ICRA Conference 2020 Conference Paper

Learning Face Recognition Unsupervisedly by Disentanglement and Self-Augmentation

  • Yi-Lun Lee
  • Min-Yuan Tseng
  • Yu-Cheng Luo
  • Dung-Ru Yu
  • Wei-Chen Chiu

As the growth of smart home, healthcare, and home robot applications, learning a face recognition system which is specific for a particular environment and capable of self-adapting to the temporal changes in appearance (e. g. , caused by illumination or camera position) is nowadays an important topic. In this paper, given a video of a group of people, which simulates the surveillance video in a smart home environment, we propose a novel approach which unsuper- visedly learns a face recognition model based on two main components: (1) a triplet network that extracts identity-aware feature from face images for performing face recognition by clustering, and (2) an augmentation network that is conditioned on the identity-aware features and aims at synthesizing more face samples. Particularly, the training data for the triplet network is obtained by using the spatiotemporal characteristic of face samples within a video, while the augmentation network learns to disentangle a face image into identity-aware and identity-irrelevant features thus is able to generate new faces of the same identity but with variance in appearance. With taking the richer training data produced by augmentation network, the triplet network is further fine-tuned and achieves better performance in face recognition. Extensive experiments not only show the efficacy of our model in learning an environment- specific face recognition model unsupervisedly, but also verify its adaptability to various appearance changes.

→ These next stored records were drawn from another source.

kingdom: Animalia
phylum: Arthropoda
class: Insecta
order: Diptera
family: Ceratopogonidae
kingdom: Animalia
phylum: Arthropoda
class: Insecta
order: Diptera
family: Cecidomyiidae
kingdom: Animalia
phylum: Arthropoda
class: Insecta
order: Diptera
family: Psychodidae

IROS Conference 2019 Conference Paper

3D LiDAR and Stereo Fusion using Stereo Matching Network with Conditional Cost Volume Normalization

  • Tsun-Hsuan Wang
  • Hou-Ning Hu
  • Chieh Hubert Lin
  • Yi-Hsuan Tsai
  • Wei-Chen Chiu
  • Min Sun 0001

The complementary characteristics of active and passive depth sensing techniques motivate the fusion of the LiDAR sensor and stereo camera for improved depth perception. Instead of directly fusing estimated depths across LiDAR and stereo modalities, we take advantages of the stereo matching network with two enhanced techniques: Input Fusion and Conditional Cost Volume Normalization (CCVNorm) on the LiDAR information. The proposed framework is generic and closely integrated with the cost volume component that is commonly utilized in stereo matching neural networks. We experimentally verify the efficacy and robustness of our method on the KITTI Stereo and Depth Completion datasets, obtaining favorable performance against various fusion strategies. Moreover, we demonstrate that, with a hierarchical extension of CCVNorm, the proposed method brings only slight overhead to the stereo matching network in terms of computation time and model size.

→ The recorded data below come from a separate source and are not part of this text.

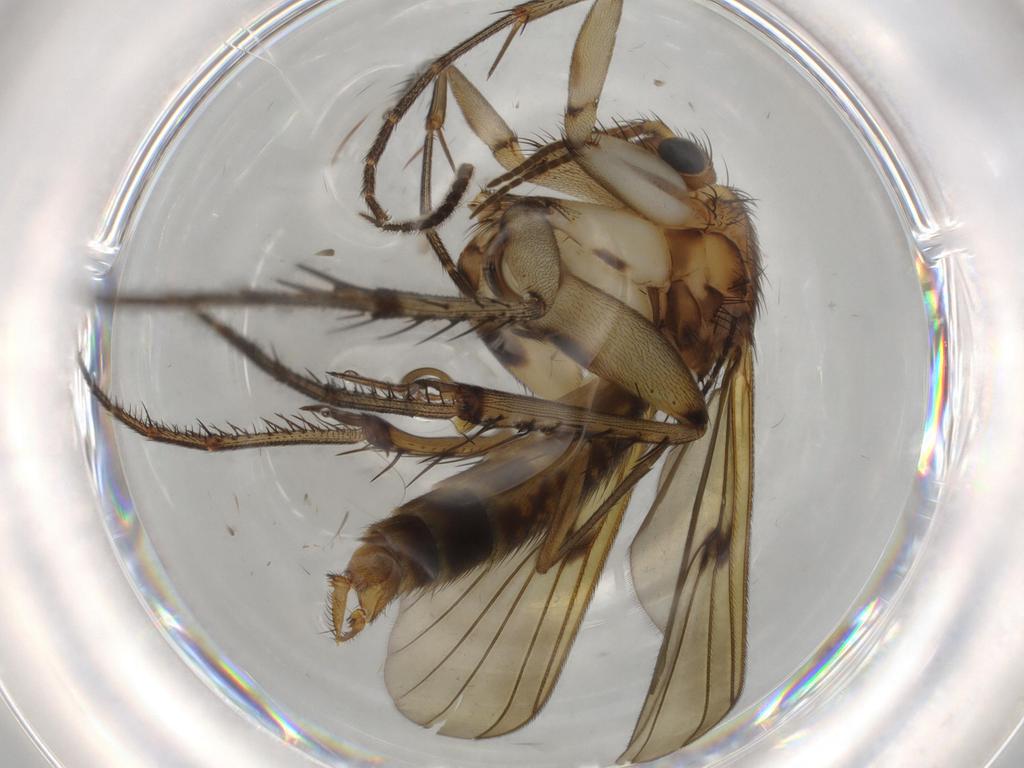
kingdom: Animalia
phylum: Arthropoda
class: Insecta
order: Diptera
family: Mycetophilidae
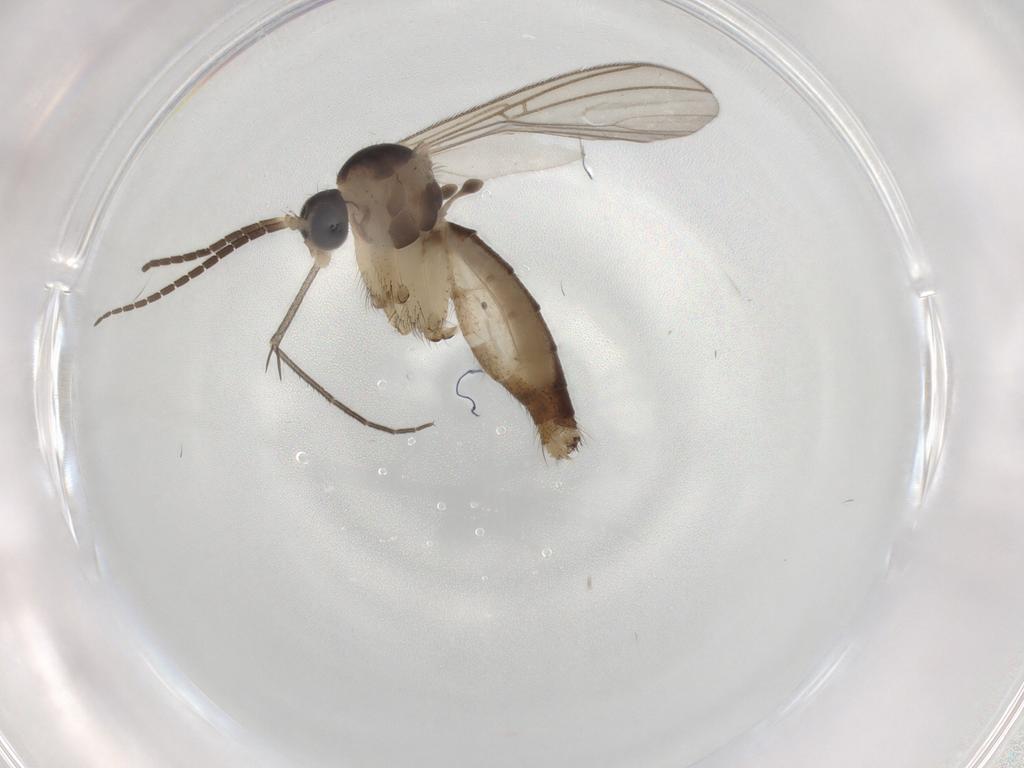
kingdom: Animalia
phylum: Arthropoda
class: Insecta
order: Diptera
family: Mycetophilidae
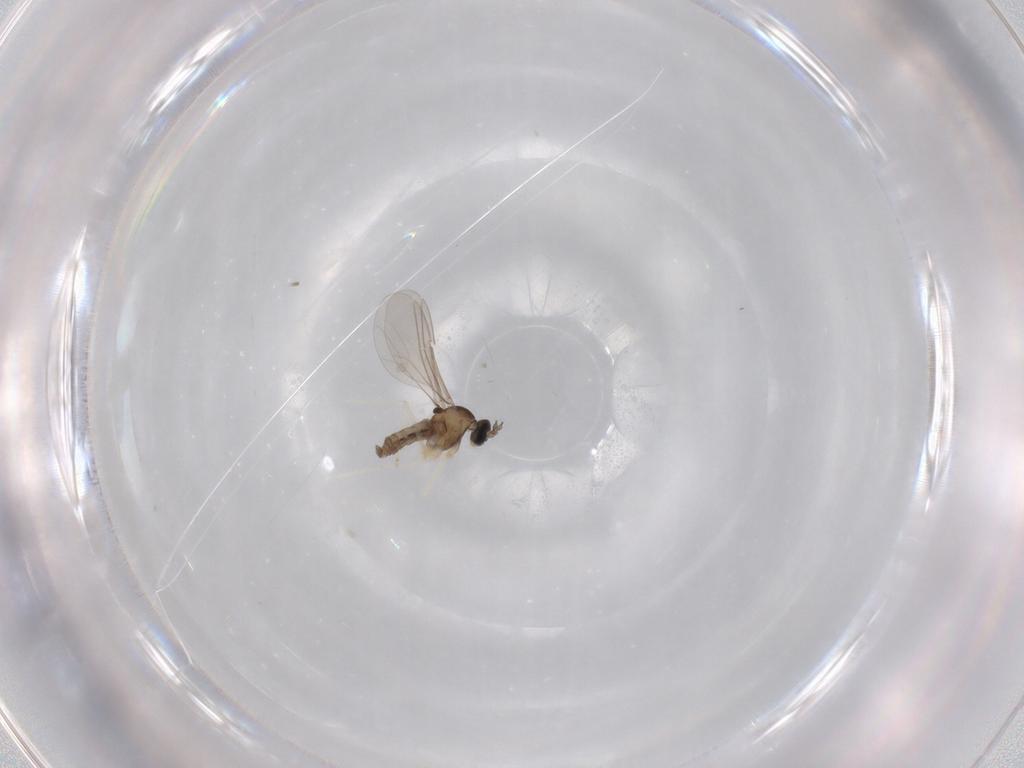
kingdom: Animalia
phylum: Arthropoda
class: Insecta
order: Diptera
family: Cecidomyiidae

ICRA Conference 2019 Conference Paper

Plug-and-Play: Improve Depth Prediction via Sparse Data Propagation

  • Tsun-Hsuan Wang
  • Fu-En Wang
  • Juan-Ting Lin
  • Yi-Hsuan Tsai
  • Wei-Chen Chiu
  • Min Sun 0001

We propose a novel plug-and-play (PnP) module for improving depth prediction with taking arbitrary patterns of sparse depths as input. Given any pre-trained depth prediction model, our PnP module updates the intermediate feature map such that the model outputs new depths consistent with the given sparse depths. Our method requires no additional training and can be applied to practical applications such as leveraging both RGB and sparse LiDAR points to robustly estimate dense depth map. Our approach achieves consistent improvements on various state-of-the-art methods on indoor (i. e. , NYU-v2) and outdoor (i. e. , KITTI) datasets. Various types of LiDARs are also synthesized in our experiments to verify the general applicability of our PnP module in practice.